9/11 Stories

Anon

On 9-11, my 83 year old father was still asleep when I turned on the TV. He had been in an auto accident several months before and became severely depressed. The newscasters had just announced that a plane flew into one of the towers of the World Trade Center. They were still unsure if it was an accident or a terrorist attack but, as everyone knows, the answer became crystal clear when the second tower was hit. My first reaction was to pray for the people in the buildings, and soon I remembered that my son, a New York resident, occasionally visits the Trade Center. After phoning him and discovering that I couldn’t get through, I decided to e-mail him and tell him to let me know if he was ok - A.S.A.P.

My thoughts turned back to my father and went in to check on him. It was unusual for him to sleep so late or for him to get much sleep at all. He looked awful. He was curled up in a ball shivering even though there were 3 or 4 blankets covering him. I shook him and reminded him he had a doctor’s appointment but he simply waved me away and in a very faint voice he said he wasn’t going to the doctor. In the following three hours I alternated between trying to convince my father, who was looking worse and worse, to get up and go to the doctor, and trying to phone my son, even though I knew the lines were down, and watching on television the horrible events that were unfolding in New York. I phoned a friend of mine to ask about her husband and children who work in the city, not far from the trade center. She couldn’t get through to them either, but later returned my call to tell me her family were all ok. Another friend called and told me her boyfriend’s mother had gone to the WTC that morning and he hadn’t heard from her. We later found out she had an early doctor’s appointment there and she left the building about 8:30, just before the towers were hit. She was planning to return to one of the towers again to meet her friends for lunch. Unfortunately, her friends perished.

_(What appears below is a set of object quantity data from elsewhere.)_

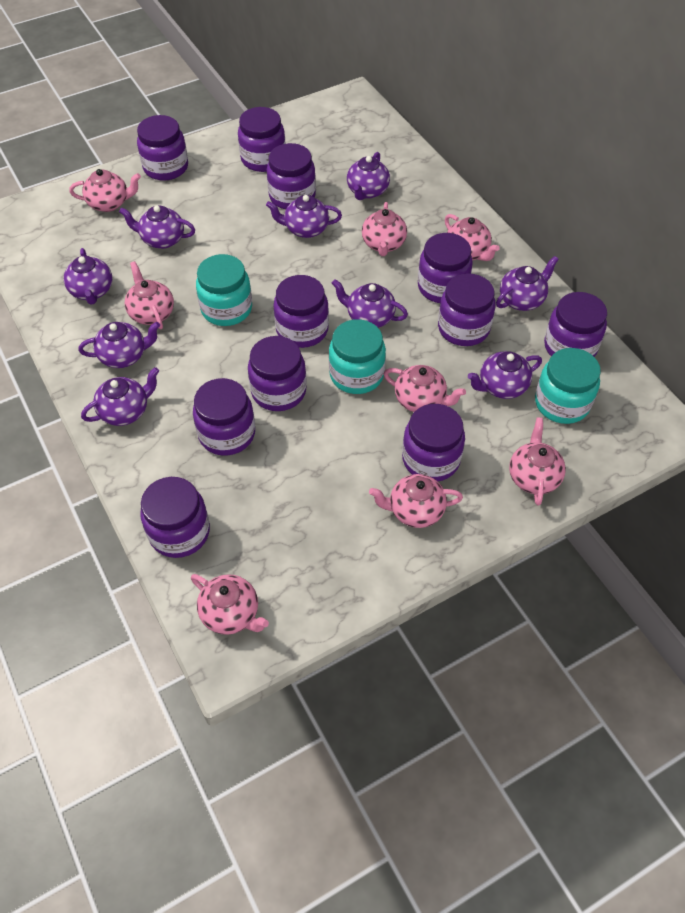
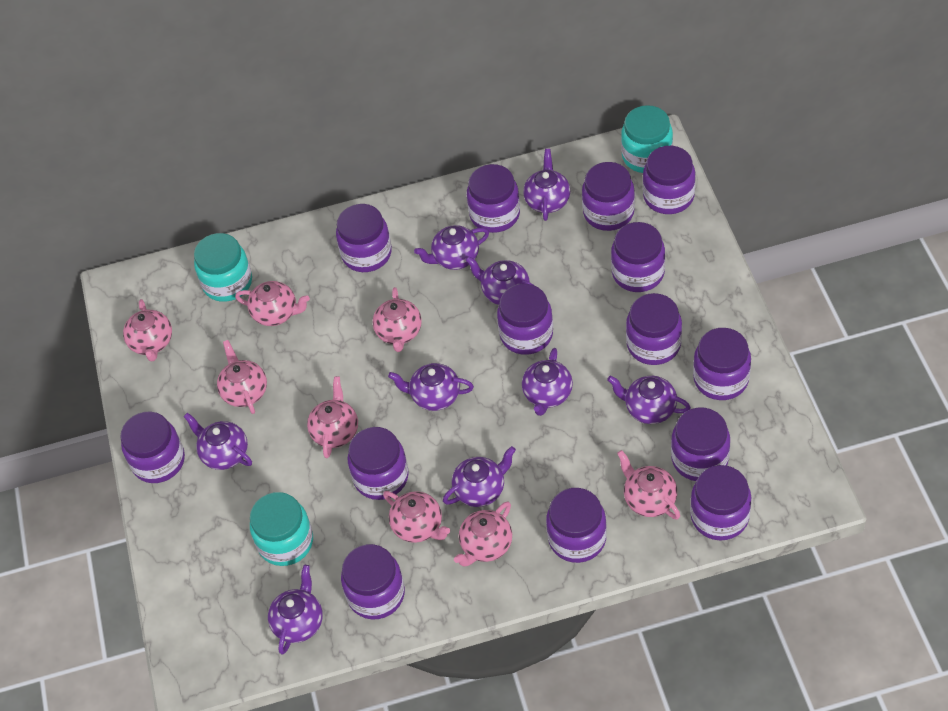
purple jar: [137,115,188,181] [140,477,210,558] [193,378,255,456] [238,107,286,172] [248,336,307,411] [267,143,316,209] [273,275,329,348] [402,404,465,481] [418,233,473,303] [438,273,495,346] [544,292,607,357] = 11 -> [120,412,185,483] [336,204,392,272] [341,544,405,620] [348,427,409,500] [467,164,520,233] [497,284,553,355] [546,488,607,563] [582,162,635,231] [611,222,665,292] [626,293,682,365] [643,146,696,214] [671,407,730,481] [690,465,751,541] [693,328,751,400] = 14

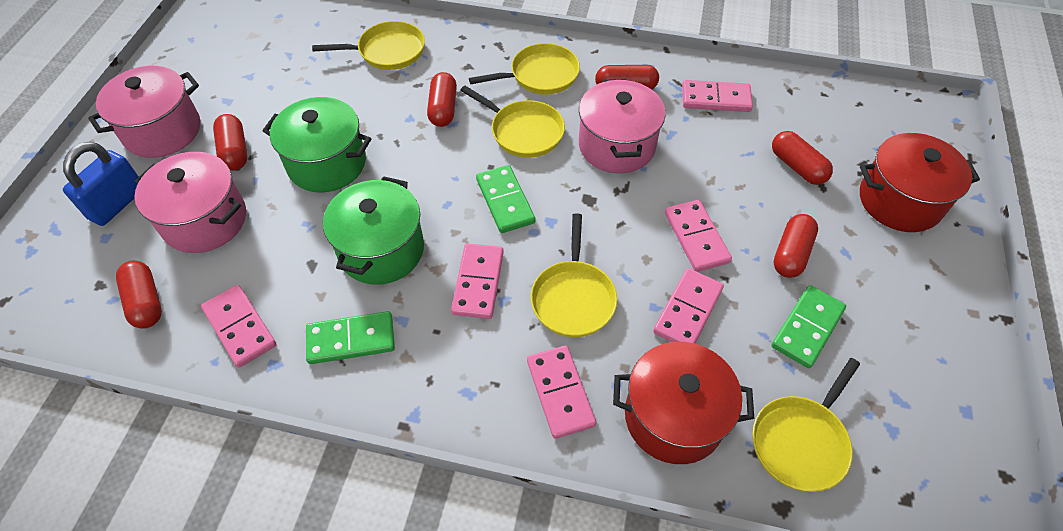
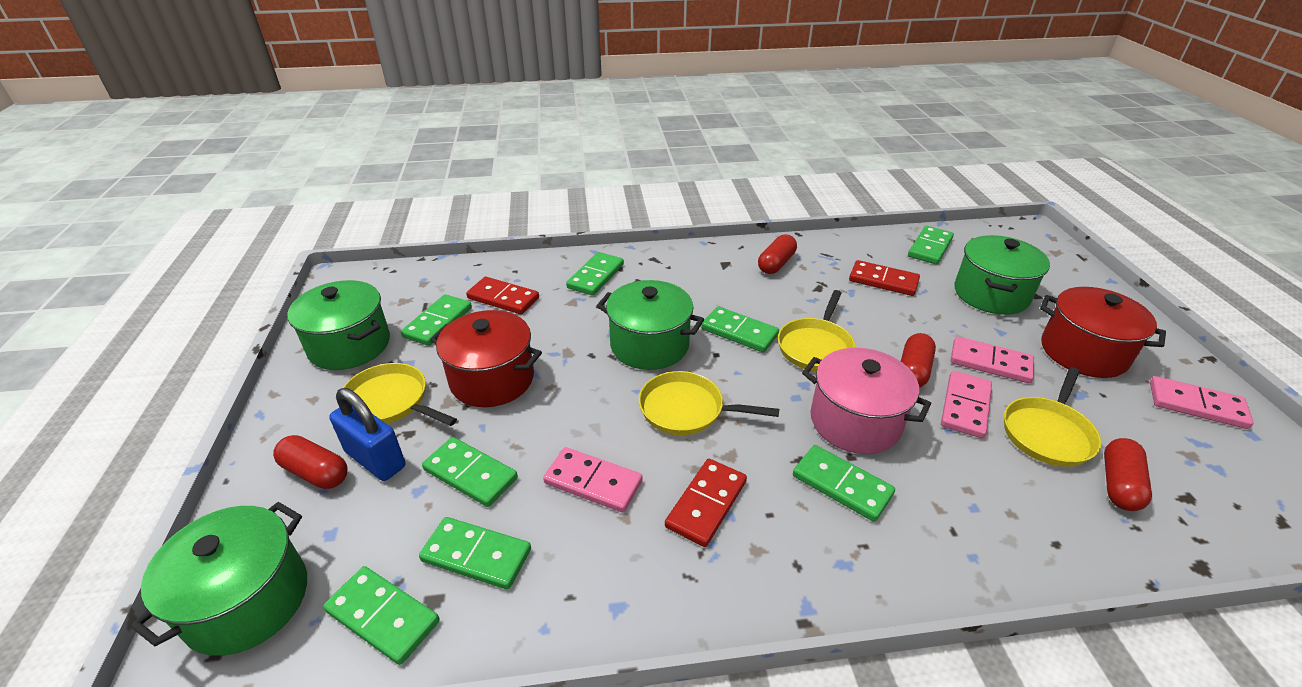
green domino: [306,311,395,364] [476,165,535,233] [771,285,846,368] = 3 -> [323,566,440,665] [401,294,472,346] [419,517,531,590] [422,437,518,507] [566,252,624,296] [701,306,779,352] [793,445,895,522] [908,226,954,264] = 8
green pot: [263,97,371,192] [323,176,424,285] = 2 -> [130,502,307,656] [287,280,390,370] [597,280,704,370] [955,235,1050,315] = 4
pink domino: [201,285,277,368] [451,243,504,319] [527,346,596,439] [653,268,724,343] [665,200,732,272] [682,80,753,112] = 6 -> [543,447,643,513] [941,371,992,438] [951,337,1034,383] [1150,376,1254,429] = 4
pink pot: [88,66,200,158] [135,152,246,253] [579,79,666,173] = 3 -> [802,348,931,454] = 1
red capsule: [116,261,162,329] [213,114,247,170] [427,72,457,127] [595,65,659,90] [772,131,833,185] [774,214,818,278] = 6 -> [273,435,348,489] [758,234,797,274] [901,333,936,388] [1104,438,1152,511] = 4
red domino: none = 0 -> [466,277,539,314] [665,459,747,547] [849,260,920,296] = 3
yellow pan: [312,21,425,70] [460,86,565,158] [469,43,580,94] [531,213,617,337] [752,358,860,492] = 5 -> [343,363,457,426] [639,371,779,435] [778,290,855,371] [1004,367,1101,467] = 4

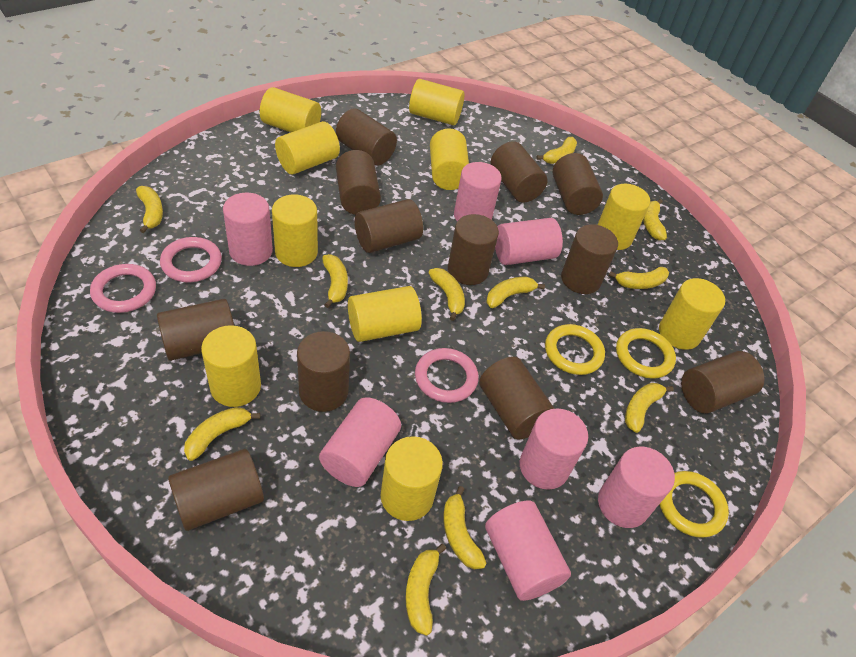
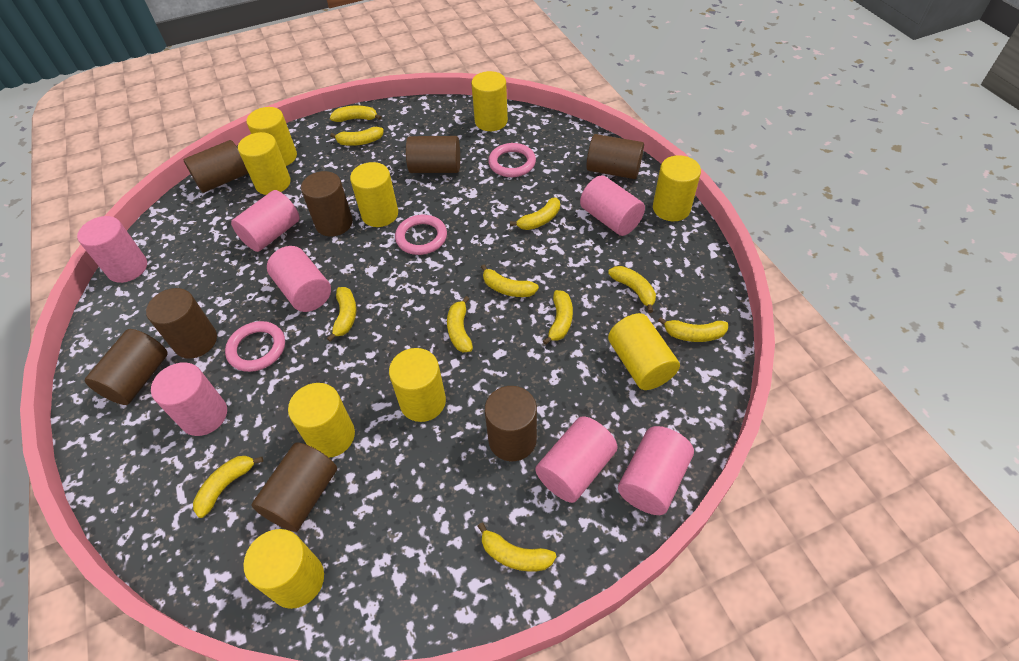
brown cylinder: [157,299,234,361] [168,449,264,531] [297,331,350,412] [336,108,397,165] [336,150,381,215] [355,199,423,253] [448,214,499,285] [479,357,555,440] [491,141,548,203] [553,153,603,215] [561,224,618,294] [681,351,764,414] = 12 -> [85,329,168,405] [146,288,217,359] [184,140,248,193] [251,443,337,532] [301,171,353,236] [406,136,460,173] [485,386,537,461] [586,134,644,179] = 8
yellow cylinder: [201,325,261,407] [260,87,321,132] [272,195,318,267] [275,121,340,174] [348,286,422,342] [380,436,443,521] [409,79,465,125] [430,128,469,190] [598,184,650,250] [659,278,725,350] = 10 -> [238,132,291,195] [243,529,324,609] [246,107,297,166] [288,383,355,457] [350,162,398,227] [389,348,446,422] [471,71,508,131] [608,313,680,390] [653,155,701,221] = 9
yellow ring: [545,324,605,375] [616,328,676,379] [659,471,729,538] = 3 -> none = 0

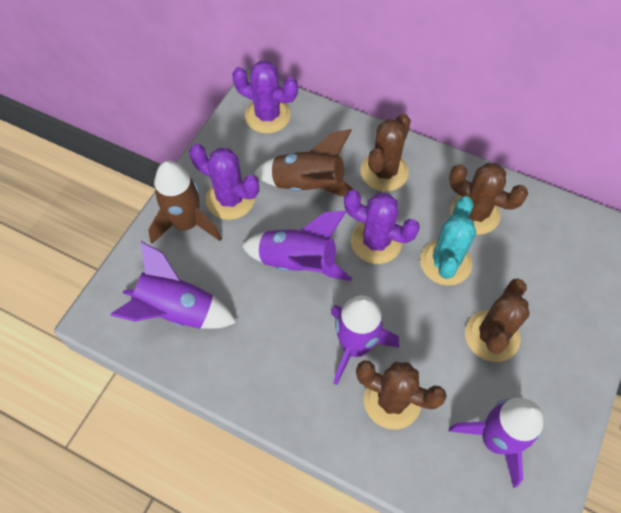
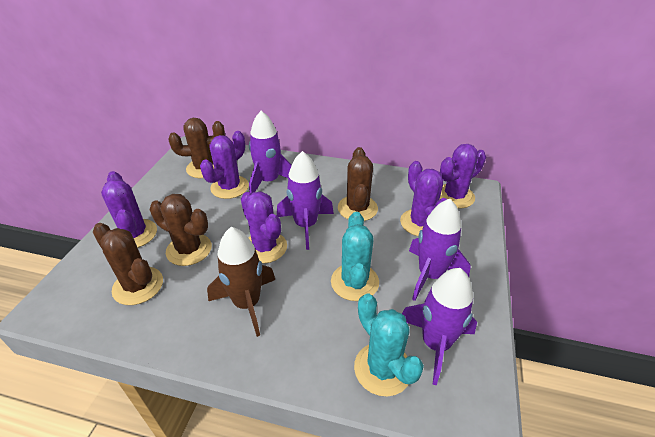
brown rocket: [148,161,222,244] [254,129,354,196] = 2 -> [207,227,275,337] = 1
purple cactus: [189,144,259,220] [232,61,298,133] [344,190,420,264] = 3 -> [101,171,157,248] [200,131,249,199] [241,191,287,264] [400,161,447,236] [439,144,486,209] = 5
turquoise cactus: [420,196,476,286] = 1 -> [331,212,379,301] [354,294,424,397] = 2

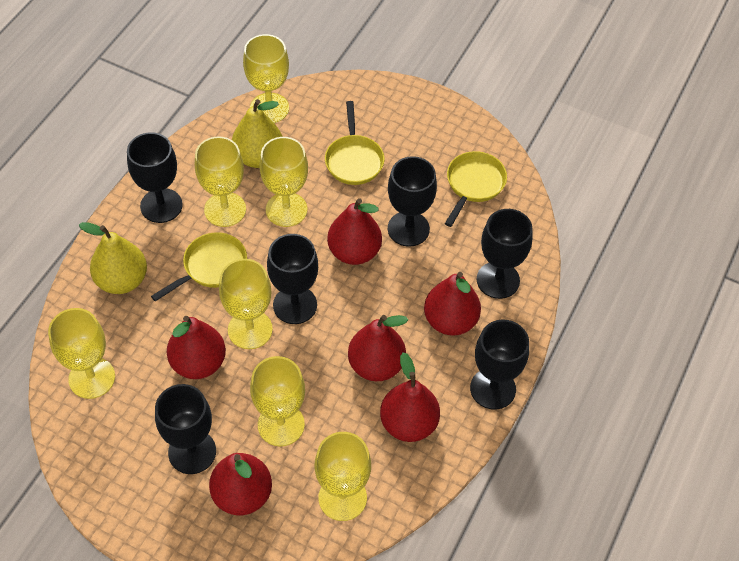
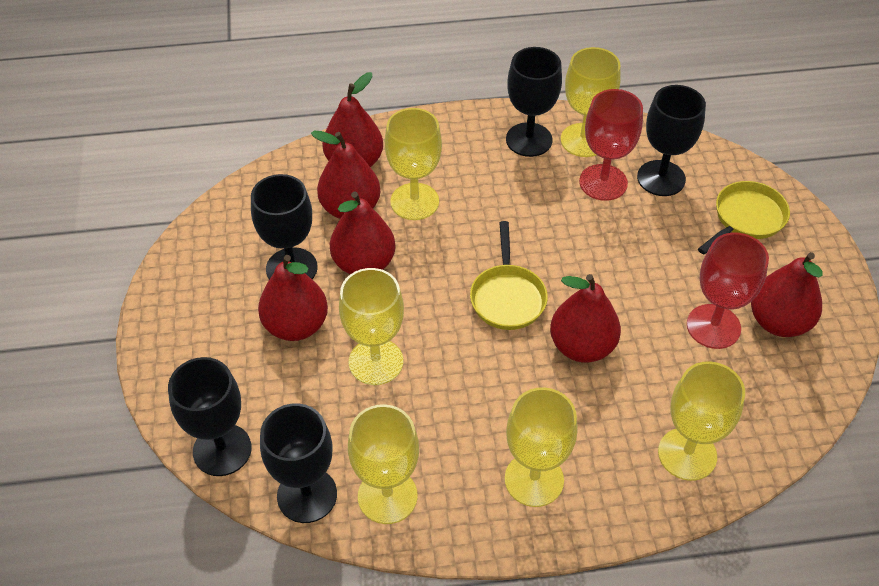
black goblet: [127,132,183,223] [155,384,216,474] [267,234,318,324] [388,156,437,247] [470,319,529,410] [477,209,533,299] = 6 -> [168,357,252,476] [251,174,317,279] [260,403,337,523] [506,47,562,157] [637,85,706,196] = 5
red goblet: none = 0 -> [579,89,643,201] [687,232,769,349] = 2
yellow goblet: [48,308,115,399] [195,136,246,227] [219,259,273,349] [243,34,289,123] [250,356,305,447] [259,137,308,227] [314,432,371,521] = 7 -> [339,268,404,385] [348,404,419,524] [385,108,442,220] [505,387,578,507] [561,47,621,157] [658,361,745,481] = 6
yellow pan: [151,232,247,301] [325,101,384,185] [445,151,507,227] = 3 -> [470,221,548,330] [698,181,790,254] = 2
yellow pear: [79,222,147,294] [232,99,283,168] = 2 -> none = 0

By this time, I was becoming panicky. I had decided that even if my father changed his mind about seeing the doctor, I had to stay home until I heard from my son. I was glued to the television, in spite of horrific images I saw. By this time my legs were barely able to hold me and I was shaking uncontrollably. I received several phone calls from dear friends and relatives who were concerned about my son. It was about 1:00 in the afternoon when he was able to e-mail me to tell me he was ok - he wasn’t near the trade center that day, but he had been there four days before. I thanked The Lord that he was safe and prayed for the people who were suffering and dying in New York and in Pennsylvania. I couldn’t imagine how the friends and family of those poor people could deal with knowing their friends or family were in those buildings… I prayed for them too.

At this time it occurred to me that my father hadn’t had his morning medication nor had he had anything to eat or drink. I went into his room with a glass of juice and his medication. He refused to take it. He had barely moved since the last time I checked on him, and he looked worse. I decided that when my husband came home a little later in the afternoon, we would take my father to the hospital, probably by ambulance. I ran next door to ask my neighbor if she would pick up my little granddaughter from school for me and keep her at her place, so she wouldn’t be frightened. She agreed. When I returned home I checked on my father again and he began to point his finger in the air. When I asked what he was trying to tell me he said in a very faint whisper….the pills…..I took the pills…...in the kitchen. A couple of weeks before my husband and I had hidden his pills in a container in a high cabinet in the kitchen because of his depression. I ran into the kitchen and the four vials of pills were empty. He had taken all of them!! What more could happen? I couldn’t wait until my husband got home. I called 9-11. How ironic! 9-11 on 9-11. I will never forget the events associated with numbers.

While I waited for the ambulance, I asked my father when he took the pills, but he was unresponsive. The paramedics arrived very quickly, which I was grateful for because they could pump his stomach and get the poisons out of his body. Little did we know (he told us later) that my father had taken the pills the night before while we were present in the house! The paramedics told us later that, in the ambulance, he kept saying over and over that he wanted to die. Thankfully, he lived and is doing quite well now, but it took all of these months to get him better.

That day, I watched people on TV run for their lives from the twin towers and policemen, firemen and others - run into those burning buildings to save the lives of others, only to lose their own lives….and that same day I watched my father, who wanted to die…..live. How one day can change our lives!

My friends and family are so precious to me and 9-11 has made me remember that I need to tell them so. Its so easy to get caught up in our routines and daily lives that we forget to count our blessings, which, in this great country are many, but I think the party’s over. In the 70’s we used to say “Don’t sweat the small stuff”. 9-11 has taught me to distinguish to “big stuff” from the “small stuff!. The increased security we have to live with will always remind us of what happened. We have taken our freedom for granted for so long and had begun to think that the bad things we see on TV only happen only in some “other” country. On 9-11 it happened to us, in our country.